Reproduce the data from its first line through the line containing "Hotellin tarjoamiin harrastuksiin/mukavuuksiin", swapping "Salidas" for "Llegadas" and leaving everything else unchanged.

Extracted material below:

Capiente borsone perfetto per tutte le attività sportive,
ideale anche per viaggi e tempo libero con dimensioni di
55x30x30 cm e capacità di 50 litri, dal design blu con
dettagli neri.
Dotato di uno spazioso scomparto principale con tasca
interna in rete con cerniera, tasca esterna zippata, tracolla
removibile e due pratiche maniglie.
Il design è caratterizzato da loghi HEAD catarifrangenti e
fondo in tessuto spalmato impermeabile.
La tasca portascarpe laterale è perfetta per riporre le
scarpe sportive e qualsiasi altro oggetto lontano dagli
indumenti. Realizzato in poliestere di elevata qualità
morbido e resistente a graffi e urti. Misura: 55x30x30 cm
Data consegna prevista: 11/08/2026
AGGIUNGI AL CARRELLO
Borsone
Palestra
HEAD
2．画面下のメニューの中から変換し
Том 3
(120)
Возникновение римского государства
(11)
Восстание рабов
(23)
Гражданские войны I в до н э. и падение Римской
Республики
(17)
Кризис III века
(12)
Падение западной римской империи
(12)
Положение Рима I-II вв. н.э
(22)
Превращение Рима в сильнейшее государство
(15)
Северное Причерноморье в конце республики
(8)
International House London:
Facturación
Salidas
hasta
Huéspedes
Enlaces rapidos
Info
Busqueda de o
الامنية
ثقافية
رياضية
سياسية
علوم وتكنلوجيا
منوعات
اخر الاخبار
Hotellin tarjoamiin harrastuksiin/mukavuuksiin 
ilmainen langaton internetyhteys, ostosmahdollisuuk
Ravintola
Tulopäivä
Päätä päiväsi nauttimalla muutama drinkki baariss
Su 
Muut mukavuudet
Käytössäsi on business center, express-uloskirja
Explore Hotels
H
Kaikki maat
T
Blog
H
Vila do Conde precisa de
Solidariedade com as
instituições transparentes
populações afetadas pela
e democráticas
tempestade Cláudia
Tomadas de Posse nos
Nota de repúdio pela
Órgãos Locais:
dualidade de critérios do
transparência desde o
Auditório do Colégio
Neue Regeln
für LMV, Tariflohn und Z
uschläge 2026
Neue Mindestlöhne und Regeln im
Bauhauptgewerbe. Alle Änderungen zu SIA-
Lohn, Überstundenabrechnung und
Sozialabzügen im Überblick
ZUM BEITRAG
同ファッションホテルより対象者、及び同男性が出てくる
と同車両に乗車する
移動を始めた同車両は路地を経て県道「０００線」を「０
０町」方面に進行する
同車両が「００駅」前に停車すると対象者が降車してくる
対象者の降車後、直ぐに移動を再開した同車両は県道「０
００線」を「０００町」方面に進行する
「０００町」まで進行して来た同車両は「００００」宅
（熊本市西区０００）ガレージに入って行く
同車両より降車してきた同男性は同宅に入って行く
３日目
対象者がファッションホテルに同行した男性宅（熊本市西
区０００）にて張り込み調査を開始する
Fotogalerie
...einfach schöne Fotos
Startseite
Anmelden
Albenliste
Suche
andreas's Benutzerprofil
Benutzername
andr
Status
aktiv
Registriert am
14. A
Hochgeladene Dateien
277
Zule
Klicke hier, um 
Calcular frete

End of Extracted material.

> _Solution for this task_
Capiente borsone perfetto per tutte le attività sportive,
ideale anche per viaggi e tempo libero con dimensioni di
55x30x30 cm e capacità di 50 litri, dal design blu con
dettagli neri.
Dotato di uno spazioso scomparto principale con tasca
interna in rete con cerniera, tasca esterna zippata, tracolla
removibile e due pratiche maniglie.
Il design è caratterizzato da loghi HEAD catarifrangenti e
fondo in tessuto spalmato impermeabile.
La tasca portascarpe laterale è perfetta per riporre le
scarpe sportive e qualsiasi altro oggetto lontano dagli
indumenti. Realizzato in poliestere di elevata qualità
morbido e resistente a graffi e urti. Misura: 55x30x30 cm
Data consegna prevista: 11/08/2026
AGGIUNGI AL CARRELLO
Borsone
Palestra
HEAD
2．画面下のメニューの中から変換し
Том 3
(120)
Возникновение римского государства
(11)
Восстание рабов
(23)
Гражданские войны I в до н э. и падение Римской
Республики
(17)
Кризис III века
(12)
Падение западной римской империи
(12)
Положение Рима I-II вв. н.э
(22)
Превращение Рима в сильнейшее государство
(15)
Северное Причерноморье в конце республики
(8)
International House London:
Facturación
Llegadas
hasta
Huéspedes
Enlaces rapidos
Info
Busqueda de o
الامنية
ثقافية
رياضية
سياسية
علوم وتكنلوجيا
منوعات
اخر الاخبار
Hotellin tarjoamiin harrastuksiin/mukavuuksiin 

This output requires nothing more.